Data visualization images
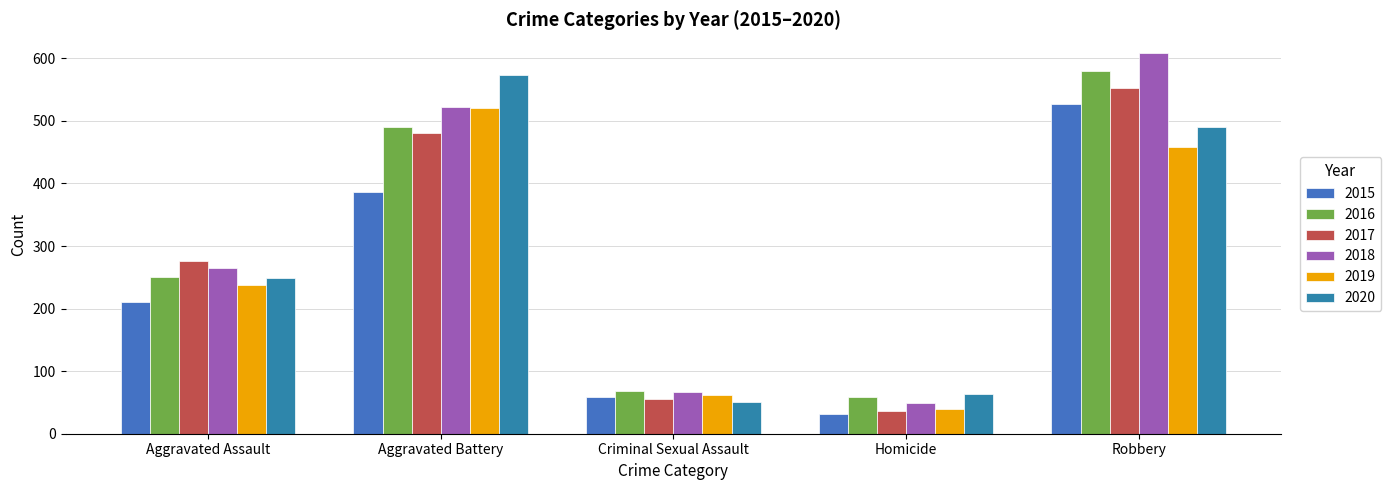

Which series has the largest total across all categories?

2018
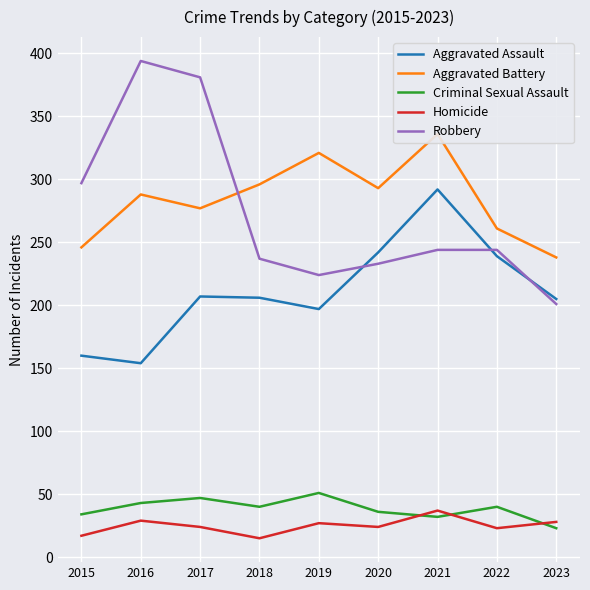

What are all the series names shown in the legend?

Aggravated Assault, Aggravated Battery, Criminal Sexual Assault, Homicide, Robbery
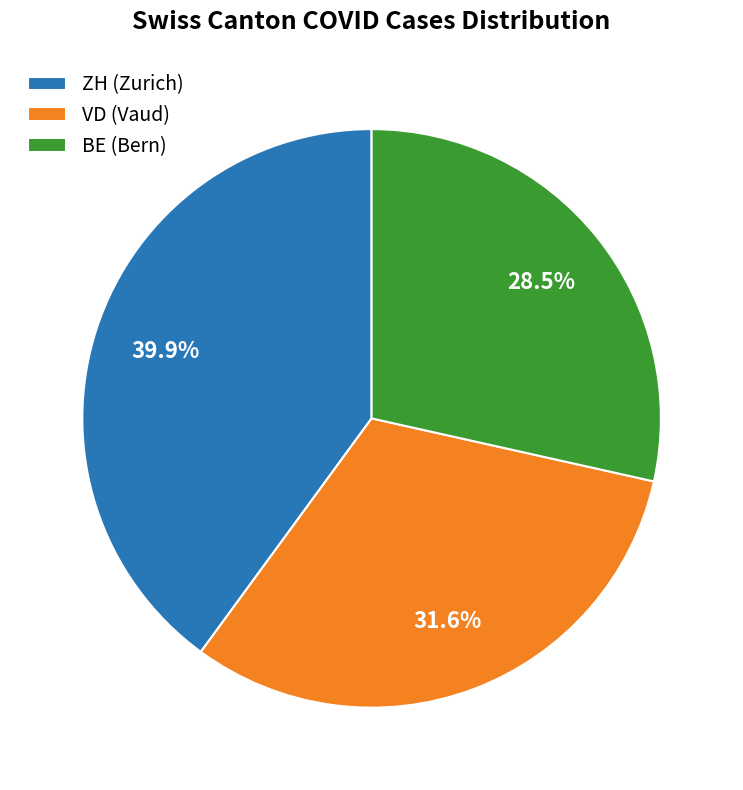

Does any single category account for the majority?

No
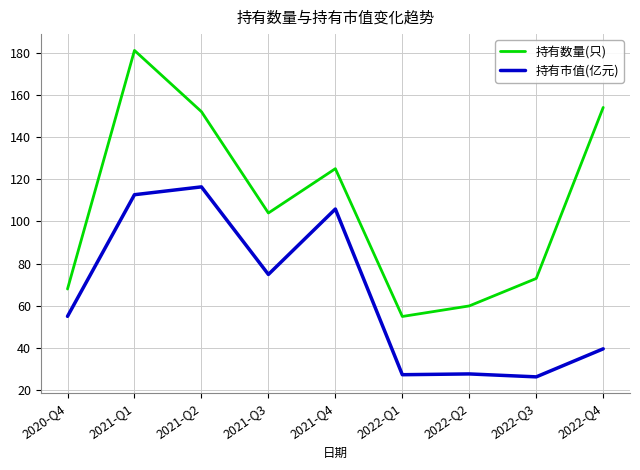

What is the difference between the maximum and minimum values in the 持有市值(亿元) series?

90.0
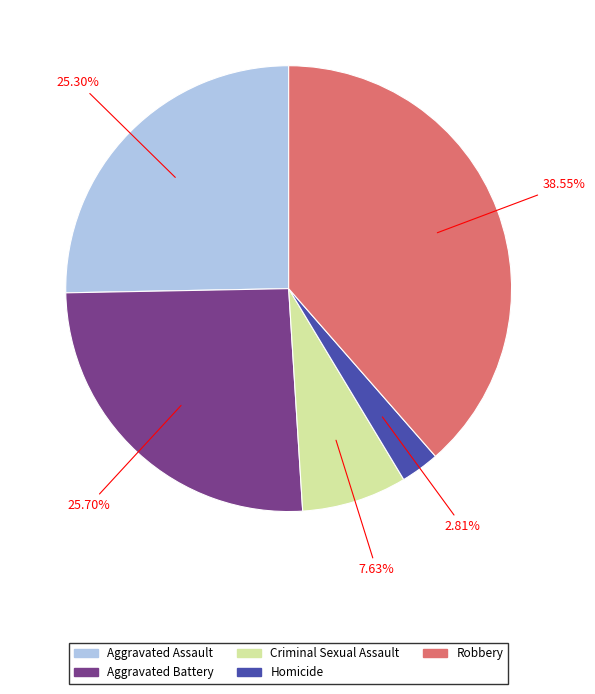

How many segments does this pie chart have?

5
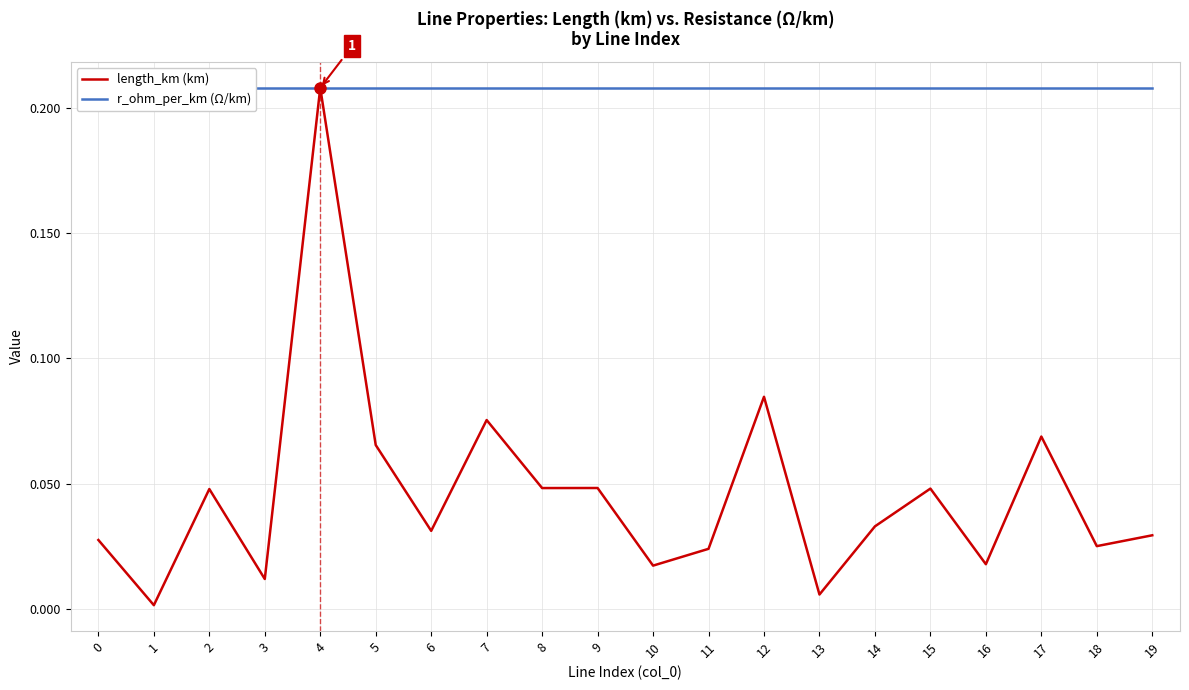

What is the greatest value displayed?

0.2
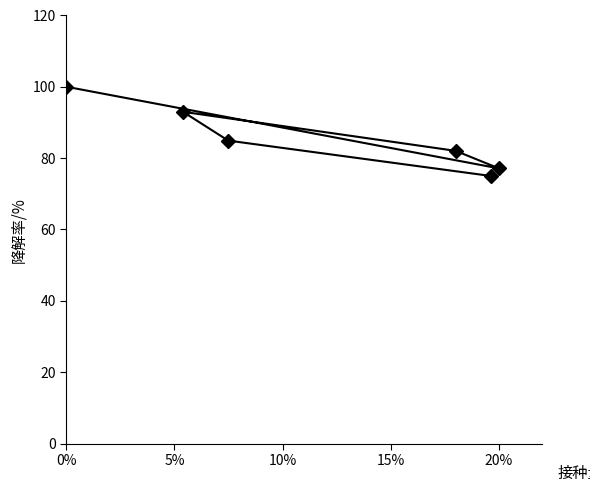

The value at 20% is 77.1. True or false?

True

● WORK INSTRUCTIONS:
Can you reproduce all of the data above word for word, leaving the pictures out?

● SOLVED PROBLEM:
Which series has the largest total across all categories?

2018

What are all the series names shown in the legend?

Aggravated Assault, Aggravated Battery, Criminal Sexual Assault, Homicide, Robbery

Does any single category account for the majority?

No

What is the difference between the maximum and minimum values in the 持有市值(亿元) series?

90.0

How many segments does this pie chart have?

5

What is the greatest value displayed?

0.2

The value at 20% is 77.1. True or false?

True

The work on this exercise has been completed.